Journal-writing is a great way to alleviate some of that stress, and it’s practically free. All you need is a pen/pencil and journal, or a word processing/note app on your phone/tablet/computer.
When you write, make a point of jotting down the date and day, and if you have a mind to, do an ice breaker like documenting the weather or perhaps what book you’ve been reading lately, or what bit of scripture you’re working through. Then, go ahead and do a brain dump. Let it all out on paper. It may seem counter-productive to take time to put down everything you think you know but we multi-task so much and carry so much that it’s hard to see the whole picture at times.
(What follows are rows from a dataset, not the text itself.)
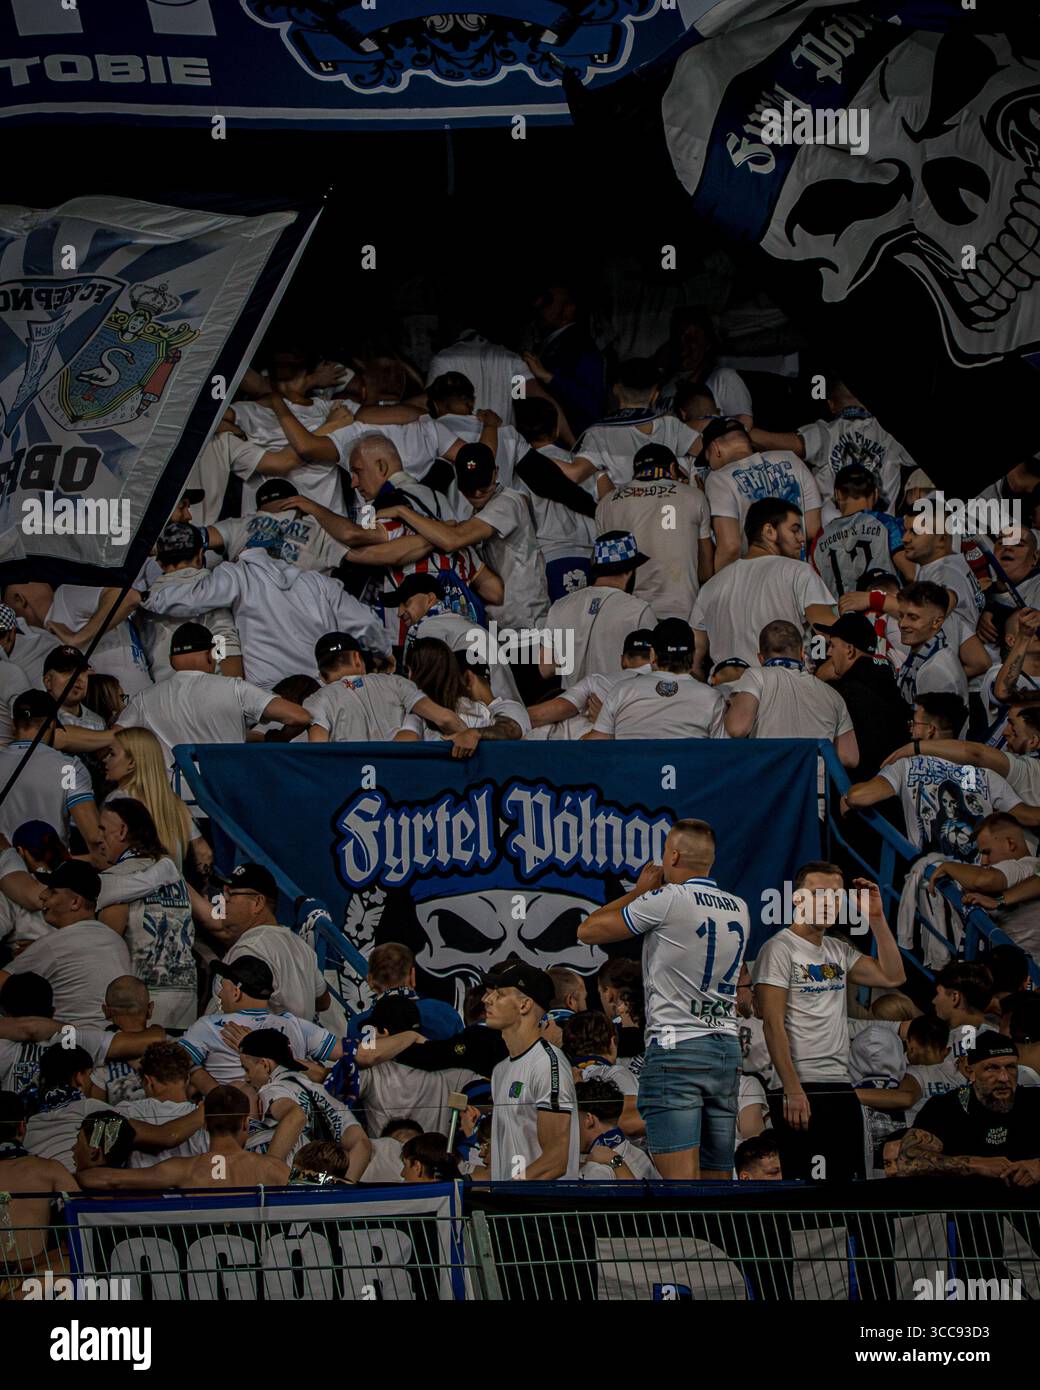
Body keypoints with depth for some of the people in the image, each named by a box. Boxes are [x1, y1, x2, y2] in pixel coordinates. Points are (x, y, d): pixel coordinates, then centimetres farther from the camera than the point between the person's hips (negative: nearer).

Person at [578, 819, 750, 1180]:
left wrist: (639, 890, 13)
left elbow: (588, 931, 1)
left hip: (675, 1047, -7)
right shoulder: (740, 909, 12)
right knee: (717, 1178, 9)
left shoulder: (668, 899, -8)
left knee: (681, 1178, -12)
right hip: (727, 1052, 7)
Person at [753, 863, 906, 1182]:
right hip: (802, 1090, -8)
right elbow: (772, 1024, -13)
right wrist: (792, 1089, -19)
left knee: (848, 1176, 9)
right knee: (809, 1179, -10)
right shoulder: (780, 948, -7)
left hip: (842, 1087, 8)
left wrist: (876, 917, 9)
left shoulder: (839, 951, 16)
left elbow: (893, 977, 13)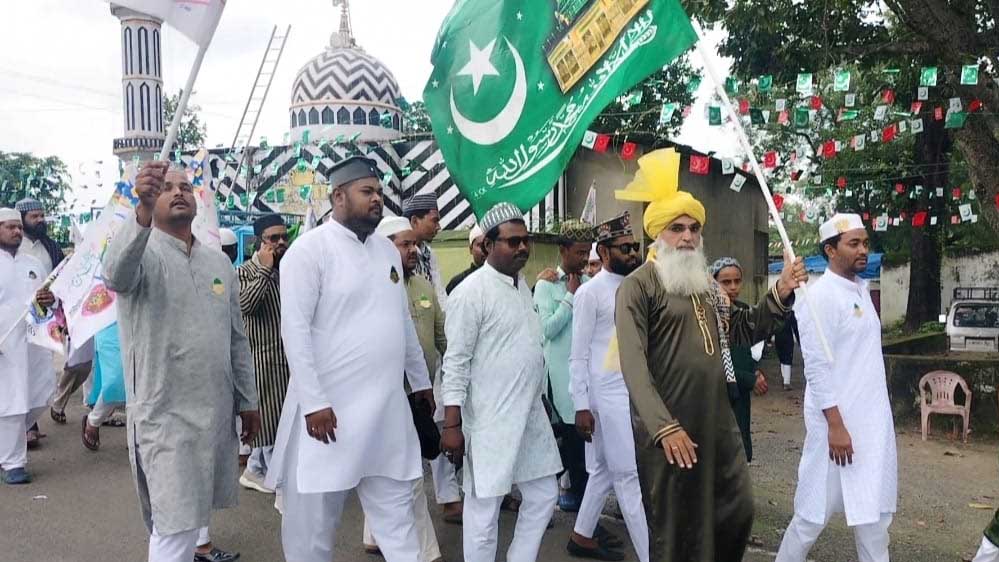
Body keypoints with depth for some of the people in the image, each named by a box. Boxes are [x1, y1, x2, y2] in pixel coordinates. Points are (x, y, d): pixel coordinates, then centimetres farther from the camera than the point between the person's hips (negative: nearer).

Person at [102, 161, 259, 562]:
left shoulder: (219, 262, 8)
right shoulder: (142, 253, -9)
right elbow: (116, 273, -36)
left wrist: (247, 401, 13)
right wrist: (142, 211, -52)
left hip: (216, 408, 6)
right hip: (165, 413, -6)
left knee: (198, 499, 23)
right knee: (174, 523, -2)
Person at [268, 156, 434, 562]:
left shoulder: (387, 249, 12)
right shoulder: (310, 249, -9)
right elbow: (295, 331, -14)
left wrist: (421, 380, 19)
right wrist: (314, 402, -18)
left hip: (388, 407, 6)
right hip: (330, 408, -6)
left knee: (395, 509, 13)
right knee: (315, 514, 9)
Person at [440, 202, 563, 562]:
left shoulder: (522, 284, 10)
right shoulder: (470, 292, -15)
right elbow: (455, 363, -16)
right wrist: (452, 425, -18)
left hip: (531, 413, 8)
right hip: (491, 420, -8)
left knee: (544, 495, 16)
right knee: (484, 509, 3)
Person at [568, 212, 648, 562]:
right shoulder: (590, 292, -10)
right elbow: (578, 356, -11)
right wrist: (581, 406, -13)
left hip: (638, 392, 7)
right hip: (610, 396, -7)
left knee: (605, 470, 16)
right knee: (630, 476, -1)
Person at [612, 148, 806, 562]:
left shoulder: (705, 284, 15)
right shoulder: (638, 286, -10)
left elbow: (742, 332, 18)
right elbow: (633, 364, -18)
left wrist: (780, 293, 4)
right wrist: (665, 427, -25)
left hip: (718, 420, 7)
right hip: (668, 427, -7)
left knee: (737, 511, 14)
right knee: (675, 527, 5)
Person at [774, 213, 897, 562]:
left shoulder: (862, 289, 10)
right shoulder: (819, 297, -15)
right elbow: (816, 367, -18)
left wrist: (876, 417, 16)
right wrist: (836, 425, -21)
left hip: (873, 418, 8)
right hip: (838, 419, -8)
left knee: (874, 506, 14)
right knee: (817, 510, 3)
Carrying all that mental clutter alone is enough to create negative stress that can affect our attitudes and maybe even our health, not to mention negatively affect our focus/concentration/engagement on the situation at hand.
Go ahead and write it down. Whatever you need to do, whatever is bugging you, get it all out there. You won’t be showing this to anyone (unless you want to). This is just for you.
What I’ve found when I journal is that it helps me articulate what I’m thinking even in the process of writing it down, so I come to understand my feelings better. It helps me to see the whole gamut of responsibilities and/or goals that I currently have to accomplish in the near future. It’s amazingly freeing because it allows me a release — if it’s all on paper, I’m (theoretically) not going to lose it and I don’t have to hang onto it mentally anymore.
So why not give it a shot? Next time you’re feeling overwhelmed, take 5-15 minutes and sit down with a pad of paper and your favorite pen, and jot down what you’re thinking, how you’re feeling, or whatever those to-do’s are that you might forget between now and when you actually get around to doing them. You may just discover that in doing so you’ll have more clarity, better focus and perhaps better overall health.